Si bien alguien pudiese creer (interpretando a su manera) ese mandato como “si tuvieran que verificar por cuenta propia los resultados para “asegurar” que se respete la alternancia”, la doctrina jurídico constitucional categóricamente ilustra que “la alternabilidad es un resultado político-jurídico, no un dato técnico que las FF. AA. deban calcular”.

“Su deber es garantizar que la voluntad ciudadana se exprese sin coacción y que el resultado que proclame el CNE sea respetado y acatado”. “Garantizar” no significa “fiscalizar” ni “supervisar”, significa proteger el proceso y el orden que deriva de él”.

(La petición –tercia el Sisimite– hecha de público conocimiento, excedería las atribuciones constitucionales y legales de las Fuerzas Armadas, en cuanto sería “intrusión en competencias exclusivas del CNE”.
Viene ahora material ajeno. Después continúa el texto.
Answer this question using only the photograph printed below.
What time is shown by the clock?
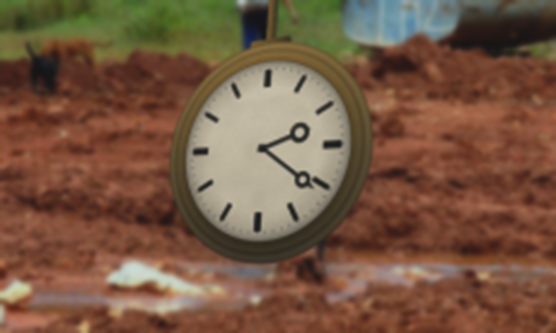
2:21
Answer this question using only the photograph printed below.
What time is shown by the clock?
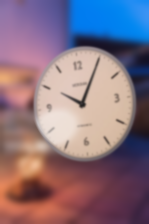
10:05
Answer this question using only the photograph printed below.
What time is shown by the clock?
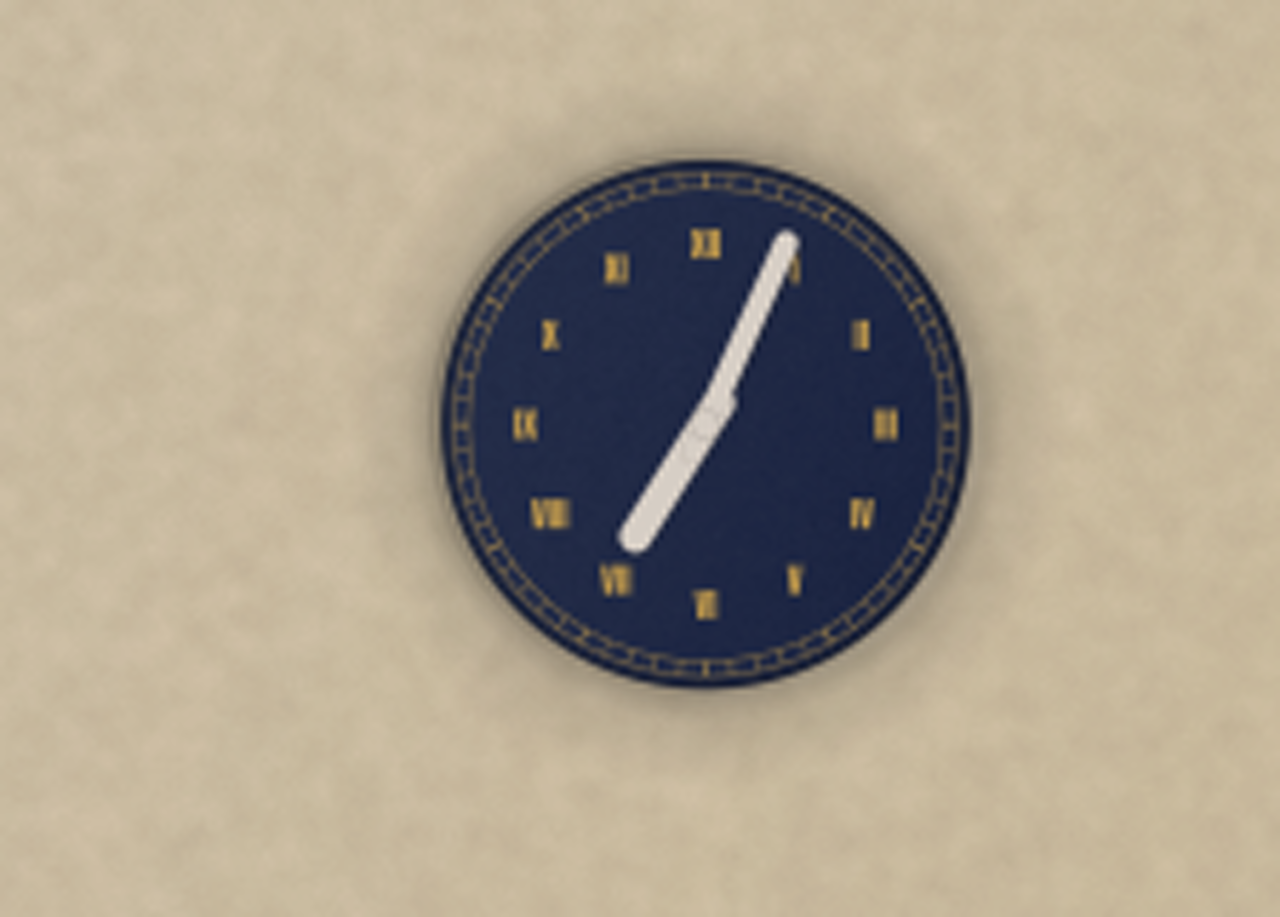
7:04
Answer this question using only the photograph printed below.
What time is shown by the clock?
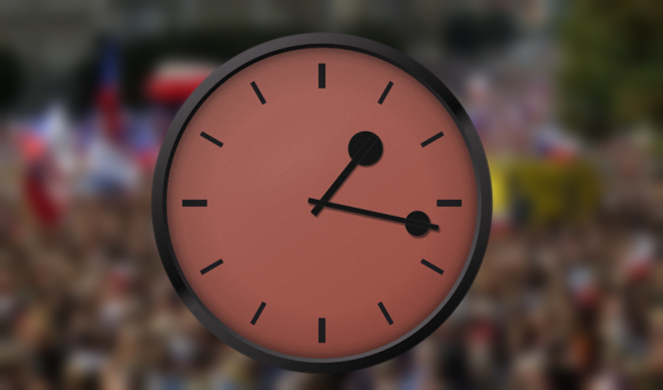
1:17
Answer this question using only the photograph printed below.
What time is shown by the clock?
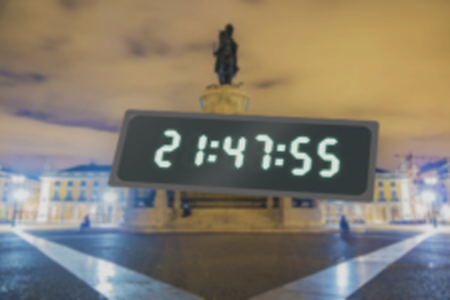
21:47:55
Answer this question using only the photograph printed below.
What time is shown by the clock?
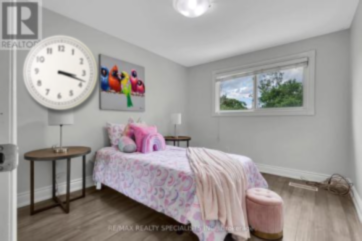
3:18
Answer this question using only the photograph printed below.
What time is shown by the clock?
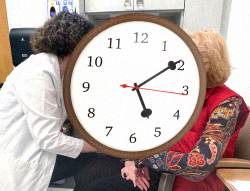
5:09:16
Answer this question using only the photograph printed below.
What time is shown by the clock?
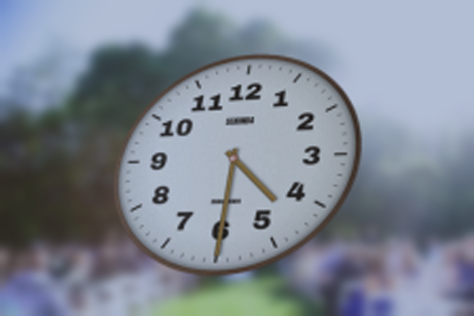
4:30
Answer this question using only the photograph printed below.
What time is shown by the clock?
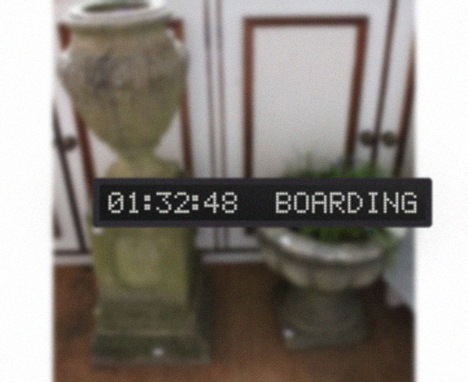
1:32:48
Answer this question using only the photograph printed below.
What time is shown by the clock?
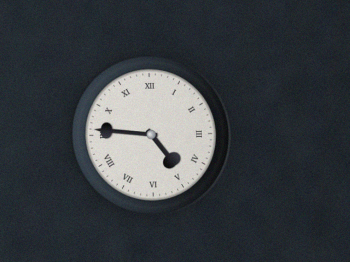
4:46
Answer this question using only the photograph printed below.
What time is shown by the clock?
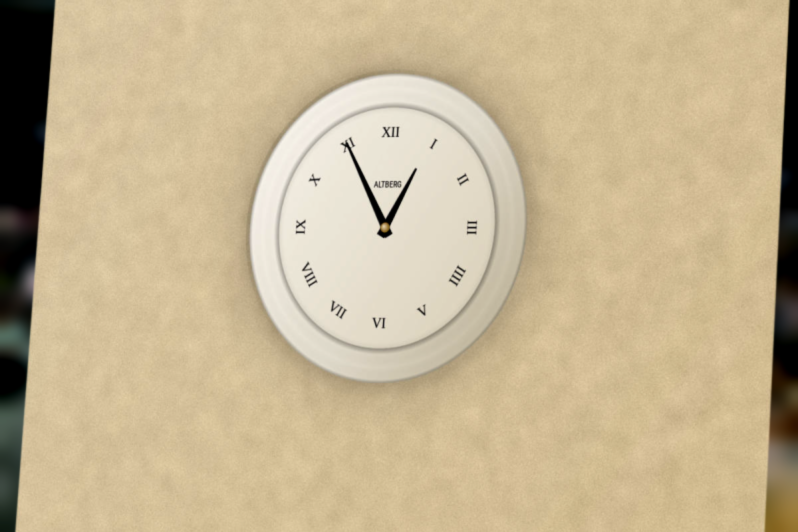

(Riesgo de filtración o manipulación de información electoral. Apariencia de parcialidad o intención de influir en la percepción pública de los resultados). -Recordar – interviene Winston–que “el papel de los uniformados se limita a proveer custodia física y seguridad, y luego respetar las comunicaciones oficiales del CNE, como única fuente legítima de resultados”.

¿Habrán reflexionado si cualquier intento de “verificación paralela” no sería jurídicamente una invasión de competencias inconstitucional? En resumen: Las Fuerzas Armadas deben atenerse exclusivamente a las instrucciones y comunicaciones oficiales del CNE.

“No pueden solicitar, recibir ni manejar información de votos, ni escrutinio, ni resultados, pues eso violaría la autonomía electoral y su carácter apolítico. Su función de “garantizar la alternancia” significa proteger el proceso electoral y acatar el resultado legítimo, no fiscalizarlo.

Cualquier intervención en los resultados rompería el principio constitucional de neutralidad militar y podría constituir una infracción grave a la Constitución”).